* Tugas Latihan
Teruskan teks di bawah tentang pemeriksaan saksi di persidangan, mulai setelah kalimat terakhirnya.

4. Pemeriksaan Saksi – Saksi Dan Barang Bukti
a. Pemeriksaan
saksi korban didengar keterangannya yang pertama sebelum saksi – saksi yang
lain, Pasal 160 Ayat (1) huruf b KUHAP, kemudian saksi – saksi yang lainnya
sesuai urutan yang dipandang sebaik – baiknya oleh Hakim Ketua, Pasal 160 Ayat
(1) huruf a KUHAP.
b. Keterangan
saksi juga dapat diberikan oleh saksi yang tidak tercantum dalam Berkas Perkara
atas permintaan Jaksa Penuntut Umum atau Terdakwa atau Penasihat Hukumnya,
Pasal 160 Ayat (1) huruf c KUHAP.
c. Sebelum
memberikan keterangan secara rinci, Hakim Ketua menanyakan identitas lengkap
para saksi, hubungan keluarga dan atau hubungan kerja dengan terdakwa yang
diajukan dalam persidangan a quo, Pasal 160 Ayat (2) KUHAP, kemudian bersumpah
atau mengucapkan janji Pasal 160 Ayat (3) KUHAP atau bila dianggap perlu sumpah
dan janji dilakukan setelah pemeriksaan selesai, Pasal 160 Ayat (4) KUHAP.
d. Saksi atau
Ahli yang menolak bersumpah atau janji, dapat dikenakan sandera di Rutan selama
14 hari, dan pemeriksaan tetap dilanjutkan. Bila tetap menolak, keterangannya
yang telah diberikan tetap dapat digunakan sebagai pertimbangan keyakinan
Hakim, Pasal 161 KUHAP.
e. Saksi yang
tidak hadir dengan alasan secara sah, keterangannya dibacakan dari Berita Acara
Pemeriksaan yang terdapat dalam Berkas Perkara, sebagaimana dimaksud Pasal 162KUHAP.
f. Apabila
keterangan saksi yang satu tidak bersesuaian dengan keterangan saksi yang lain
dan atau bertentangan, maka dicatat dalam Berita Acara Pemeriksaan Sidang,
Pasal 163 KUHAP. Dalam hal seperti ini, Hakim biasanya menunjukkan perbedaan
itu dan meminta saksi untuk menjelaskan alasannya, termasuk alasan apabila
kemudian mencabut keterangannya yang pernah dilakukan dihadapan Penyidik.
g. Penuntut Umum
dan Penasihat Hukum terdakwa dapat mengajukan pertanyaan kepada saksi yang
diajukan melalui Hakim Ketua, dan Hakim Ketua dapat menolak pertanyaan yang
diajukannya itu, Pasal 164 Ayat (2) dan Ayat (3), Pasal 165 Ayat (1),(2), dan
(3) KUHAP.

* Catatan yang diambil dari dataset
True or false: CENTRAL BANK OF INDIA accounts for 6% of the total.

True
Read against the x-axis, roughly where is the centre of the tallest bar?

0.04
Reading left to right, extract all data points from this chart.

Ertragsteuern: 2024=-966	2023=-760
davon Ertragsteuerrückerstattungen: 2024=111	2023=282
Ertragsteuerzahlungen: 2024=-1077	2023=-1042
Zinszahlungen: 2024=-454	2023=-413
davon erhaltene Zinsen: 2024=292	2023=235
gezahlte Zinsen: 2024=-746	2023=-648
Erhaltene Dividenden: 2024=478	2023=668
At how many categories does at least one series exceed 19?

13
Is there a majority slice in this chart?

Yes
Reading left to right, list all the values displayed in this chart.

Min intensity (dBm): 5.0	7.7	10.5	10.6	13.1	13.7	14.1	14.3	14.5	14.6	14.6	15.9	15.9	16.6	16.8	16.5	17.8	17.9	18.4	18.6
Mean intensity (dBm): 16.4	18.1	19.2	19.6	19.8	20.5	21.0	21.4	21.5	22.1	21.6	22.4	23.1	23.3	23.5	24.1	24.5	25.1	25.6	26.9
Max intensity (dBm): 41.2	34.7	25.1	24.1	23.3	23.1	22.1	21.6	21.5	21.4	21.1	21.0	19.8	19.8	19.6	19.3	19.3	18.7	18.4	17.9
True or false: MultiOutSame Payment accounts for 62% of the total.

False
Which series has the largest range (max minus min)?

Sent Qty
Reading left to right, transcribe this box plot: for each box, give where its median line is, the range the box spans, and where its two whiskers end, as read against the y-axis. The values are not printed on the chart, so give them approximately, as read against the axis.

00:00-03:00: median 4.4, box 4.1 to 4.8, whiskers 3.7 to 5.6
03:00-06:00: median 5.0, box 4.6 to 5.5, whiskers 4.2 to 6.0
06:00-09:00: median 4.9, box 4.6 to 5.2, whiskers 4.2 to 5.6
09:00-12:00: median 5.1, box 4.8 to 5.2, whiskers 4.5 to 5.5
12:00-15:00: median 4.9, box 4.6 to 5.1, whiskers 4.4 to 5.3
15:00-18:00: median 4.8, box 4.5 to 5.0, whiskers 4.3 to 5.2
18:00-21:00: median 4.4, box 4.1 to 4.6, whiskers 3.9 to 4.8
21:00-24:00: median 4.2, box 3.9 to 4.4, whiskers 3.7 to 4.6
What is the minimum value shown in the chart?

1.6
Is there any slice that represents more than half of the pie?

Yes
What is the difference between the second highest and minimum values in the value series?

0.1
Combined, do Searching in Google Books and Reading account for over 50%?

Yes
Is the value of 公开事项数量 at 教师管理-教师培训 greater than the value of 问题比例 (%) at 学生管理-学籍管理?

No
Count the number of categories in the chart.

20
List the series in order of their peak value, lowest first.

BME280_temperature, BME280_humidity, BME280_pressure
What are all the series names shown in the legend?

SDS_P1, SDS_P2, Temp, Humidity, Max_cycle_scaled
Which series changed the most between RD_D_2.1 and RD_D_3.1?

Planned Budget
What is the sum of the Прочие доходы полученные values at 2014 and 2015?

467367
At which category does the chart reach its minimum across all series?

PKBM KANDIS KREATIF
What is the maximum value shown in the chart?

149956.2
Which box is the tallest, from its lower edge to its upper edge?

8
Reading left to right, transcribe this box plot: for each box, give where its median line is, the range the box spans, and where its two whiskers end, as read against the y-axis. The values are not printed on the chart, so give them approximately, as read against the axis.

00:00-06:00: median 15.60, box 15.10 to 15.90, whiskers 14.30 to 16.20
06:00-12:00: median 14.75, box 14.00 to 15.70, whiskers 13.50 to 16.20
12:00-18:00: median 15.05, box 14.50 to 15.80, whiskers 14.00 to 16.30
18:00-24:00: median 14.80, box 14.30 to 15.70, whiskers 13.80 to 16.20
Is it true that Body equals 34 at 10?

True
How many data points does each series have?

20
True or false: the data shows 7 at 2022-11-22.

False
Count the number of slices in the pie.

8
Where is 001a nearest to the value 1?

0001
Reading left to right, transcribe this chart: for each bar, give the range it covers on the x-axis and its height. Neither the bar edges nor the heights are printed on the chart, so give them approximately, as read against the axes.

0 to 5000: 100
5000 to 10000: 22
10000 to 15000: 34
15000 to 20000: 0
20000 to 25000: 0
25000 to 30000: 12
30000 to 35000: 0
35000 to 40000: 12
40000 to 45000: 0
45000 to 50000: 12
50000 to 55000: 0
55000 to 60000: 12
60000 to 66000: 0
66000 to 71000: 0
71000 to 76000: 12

* Hasil Latihan
h. Terdakwa
diberikan kesempatan menanggapi atas keterangan saksi dan mengajukan pertanyaan
yang belum ditanyakan oleh Penuntut Umum maupun Penasihat Hukum atau Majelis
Hakim, Pasal 164 Ayat (1) KUHAP.
i. Hakim,
Penuntut Umum atau Terdakwa atau Penasihat Hukum nya dapat saling menghadapkan
saksi untuk menguji kebenaran keterangan masing-masing, Pasal 165 Ayat (5) KUHAP.
j. Pertanyaan
yang menjerat, sugestif, tidak boleh diajukan kepada saksi maupun terdakwa,
Pasal 166 KUHAP.
k. Setelah
memberikan keterangan, saksi tetap berada / hadir di sidang kecuali Hakim Ketua
memberi ijin meninggalkan sidang, Pasal 167 Ayat (2) dan (3) KUHAP. Atas
permintaan terdakwa atau Penuntut Umum, Hakim Ketua dapat memerintahkan saksi
keluar dari sidang kemudian mendengarkan keterangan saksi lain tanpa didengar
saksi tersebu ( Pasal 172 KUHAP ) dan juga dapat mendengarkan keterangan saksi
tanpa hadirnya terdakwa, Pasal 173 KUHAP.
l. Saksi dapat
mengundurkan diri atau dibebaskan kewajiban memberikan keterangan, apabila :
1) Hubungan
keluarga sedarah atau semenda dengan terdakwa, Pasal 168 KUHAP.
2) Karena
pekerjaan, jabatannya mewajibkan menyimpan rahasia, Pasal 170 KUHAP.
3) Memberi
keterangan tanpa sumpah, Pasal 171 KUHAP :
(1) Anak belum 15 Tahun ;
(2) Sakit ingatan atau sakit jiwa.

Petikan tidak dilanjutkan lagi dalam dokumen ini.